There’s a surprisingly big disconnect between how obesity researchers think about the causes of and treatments for obesity and how the American public does.
Researchers think some people have genetic and hormonal traits that make them more susceptible to obesity. They think it’s a complex, chronic disease, like cancer, with many causes and sub-types. They’re also losing faith in dieting and exercise, neither of which is very helpful for weight loss in the long term.
The public, on the other hand, generally believes obesity is caused by a lack of willpower, and that it can be fixed with gym memberships and trendy diets. In one 2016 survey of more than 1,500 Americans, 60 percent of the participants said dieting and exercise were even more effective than surgery for long-term weight loss.

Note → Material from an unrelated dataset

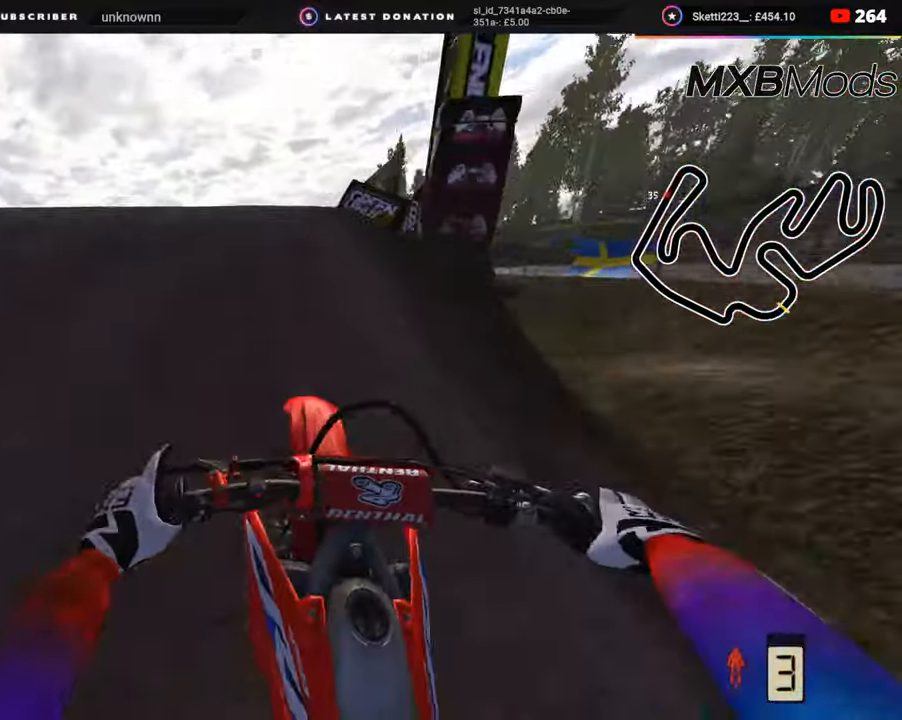
{"buttons": ["R2"], "left_stick": "right", "right_stick": "down-right", "events": [[50, "R2", "down"], [50, "R3", "down"], [133, "left_stick", "up-left"], [200, "left_stick", "up-right"], [200, "right_stick", "down-right"], [217, "R2", "up"], [283, "left_stick", "right"], [417, "R3", "up"], [500, "R2", "down"]]}
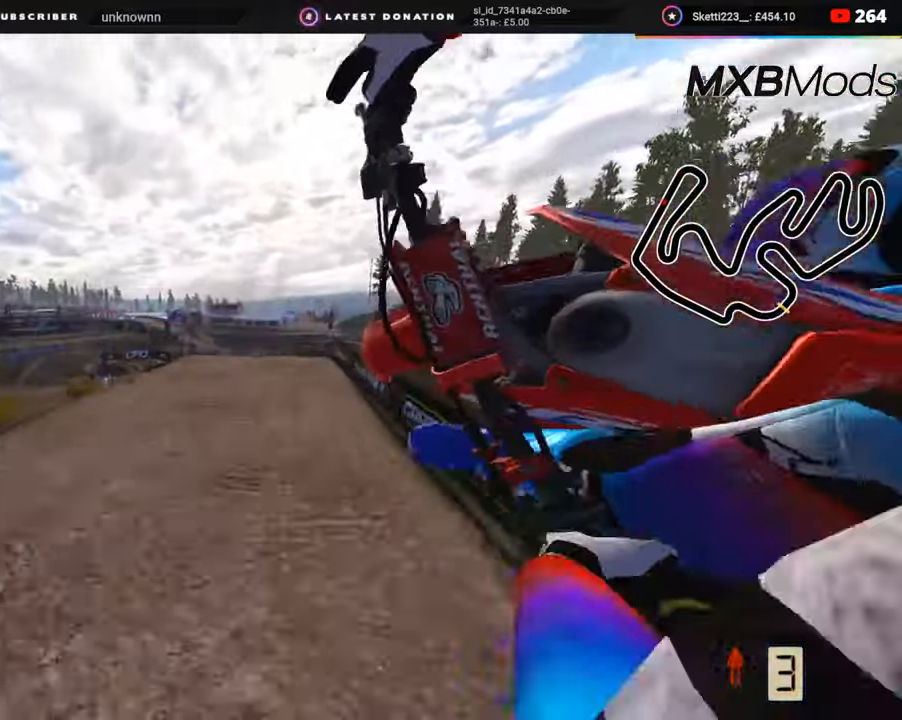
{"buttons": ["R2"], "left_stick": "down", "right_stick": "left", "events": [[83, "TRIANGLE", "down"], [183, "TRIANGLE", "up"], [233, "left_stick", "down-right"], [267, "right_stick", "down-left"], [400, "left_stick", "down"], [500, "right_stick", "left"]]}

Here’s the absurd fact, though: Weight loss surgery is far and away medicine’s best treatment for obesity.
The medical case for bariatric surgery has grown much stronger in recent years. High-quality studies on the long-term health outcomes of people with obesity who got surgery show, on average, that they’re able to lose dramatic amounts of weight, and even reverse their obesity-related health conditions, like diabetes and high cholesterol, as a new study out in JAMA Surgery demonstrated once again. Medicaid now covers the procedure in 46 states, and so do national health systems in countries as diverse as Israel, Brazil, and Canada.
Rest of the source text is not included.